Not All Federated Learning Algorithms Are Created Equal: A Performance Evaluation Study
Gustav A. Baumgart, Jaemin Shin, Ali Payani, Myungjin Lee, Ramana Rao Kompella
TL;DR
This work addresses the lack of holistic evaluation for federated learning (FL) algorithms by comparing six canonical methods (FedAvg, FedProx, FedYogi, FedAdam, SCAFFOLD, FedDyn) using the Flame framework across diverse hardware, model architectures, and non-IID data. It jointly analyzes time-to-target accuracy, computation and communication overheads, stability across clients, and training instability, revealing that no single algorithm excels on all fronts. FedDyn often delivers higher accuracy per fixed rounds but incurs larger wall-clock time and greater risk of instability without gradient clipping, while server-side optimizers like FedAdam and FedYogi show robust stability with lower overhead. The study provides practical guidance for selecting FL algorithms in real deployments and highlights the importance of including system-level metrics in evaluation practices.
Abstract
Federated Learning (FL) emerged as a practical approach to training a model from decentralized data. The proliferation of FL led to the development of numerous FL algorithms and mechanisms. Many prior efforts have given their primary focus on accuracy of those approaches, but there exists little understanding of other aspects such as computational overheads, performance and training stability, etc. To bridge this gap, we conduct extensive performance evaluation on several canonical FL algorithms (FedAvg, FedProx, FedYogi, FedAdam, SCAFFOLD, and FedDyn) by leveraging an open-source federated learning framework called Flame. Our comprehensive measurement study reveals that no single algorithm works best across different performance metrics.
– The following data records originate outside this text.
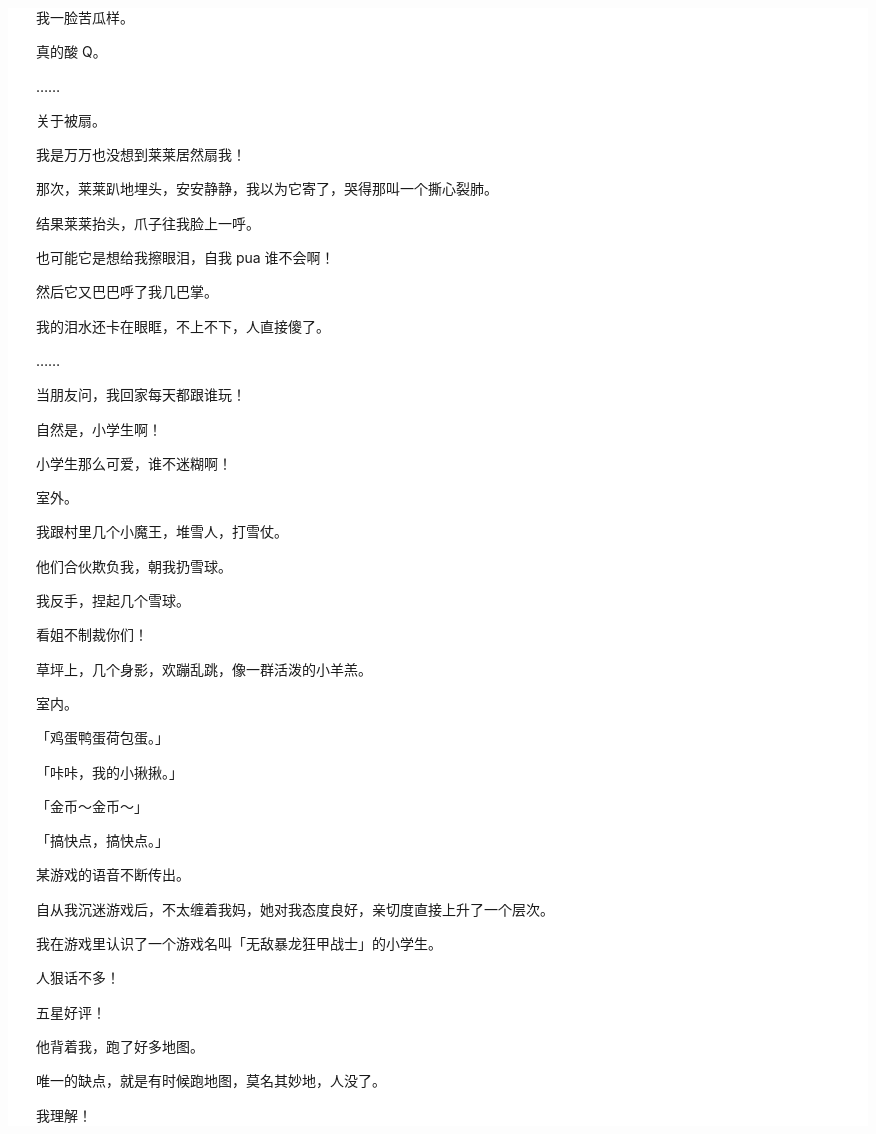 &emsp;&emsp;我一脸苦瓜样。  
  
&emsp;&emsp;真的酸 Q。  
  
&emsp;&emsp;……  
  
&emsp;&emsp;关于被扇。  
  
&emsp;&emsp;我是万万也没想到莱莱居然扇我！  
  
&emsp;&emsp;那次，莱莱趴地埋头，安安静静，我以为它寄了，哭得那叫一个撕心裂肺。  
  
&emsp;&emsp;结果莱莱抬头，爪子往我脸上一呼。  
  
&emsp;&emsp;也可能它是想给我擦眼泪，自我 pua 谁不会啊！  
  
&emsp;&emsp;然后它又巴巴呼了我几巴掌。  
  
&emsp;&emsp;我的泪水还卡在眼眶，不上不下，人直接傻了。  
  
&emsp;&emsp;……  
  
&emsp;&emsp;当朋友问，我回家每天都跟谁玩！  
  
&emsp;&emsp;自然是，小学生啊！  
  
&emsp;&emsp;小学生那么可爱，谁不迷糊啊！  
  
&emsp;&emsp;室外。  
  
&emsp;&emsp;我跟村里几个小魔王，堆雪人，打雪仗。  
  
&emsp;&emsp;他们合伙欺负我，朝我扔雪球。  
  
&emsp;&emsp;我反手，捏起几个雪球。  
  
&emsp;&emsp;看姐不制裁你们！  
  
&emsp;&emsp;草坪上，几个身影，欢蹦乱跳，像一群活泼的小羊羔。  
  
&emsp;&emsp;室内。  
  
&emsp;&emsp;「鸡蛋鸭蛋荷包蛋。」  
  
&emsp;&emsp;「咔咔，我的小揪揪。」  
  
&emsp;&emsp;「金币～金币～」  
  
&emsp;&emsp;「搞快点，搞快点。」  
  
&emsp;&emsp;某游戏的语音不断传出。  
  
&emsp;&emsp;自从我沉迷游戏后，不太缠着我妈，她对我态度良好，亲切度直接上升了一个层次。  
  
&emsp;&emsp;我在游戏里认识了一个游戏名叫「无敌暴龙狂甲战士」的小学生。  
  
&emsp;&emsp;人狠话不多！  
  
&emsp;&emsp;五星好评！  
  
&emsp;&emsp;他背着我，跑了好多地图。  
  
&emsp;&emsp;唯一的缺点，就是有时候跑地图，莫名其妙地，人没了。  
  
&emsp;&emsp;我理解！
A few key observations are: (1) While some state-of-the-art algorithms achieve higher accuracy than others, they incur either higher computation overheads (FedDyn) or communication overheads (SCAFFOLD). (2) Recent algorithms present smaller standard deviation in accuracy across clients than FedAvg, indicating that the advanced algorithms' performances are stable. (3) However, algorithms such as FedDyn and SCAFFOLD are more prone to catastrophic failures without the support of additional techniques such as gradient clipping. We hope that our empirical study can help the community to build best practices in evaluating FL algorithms.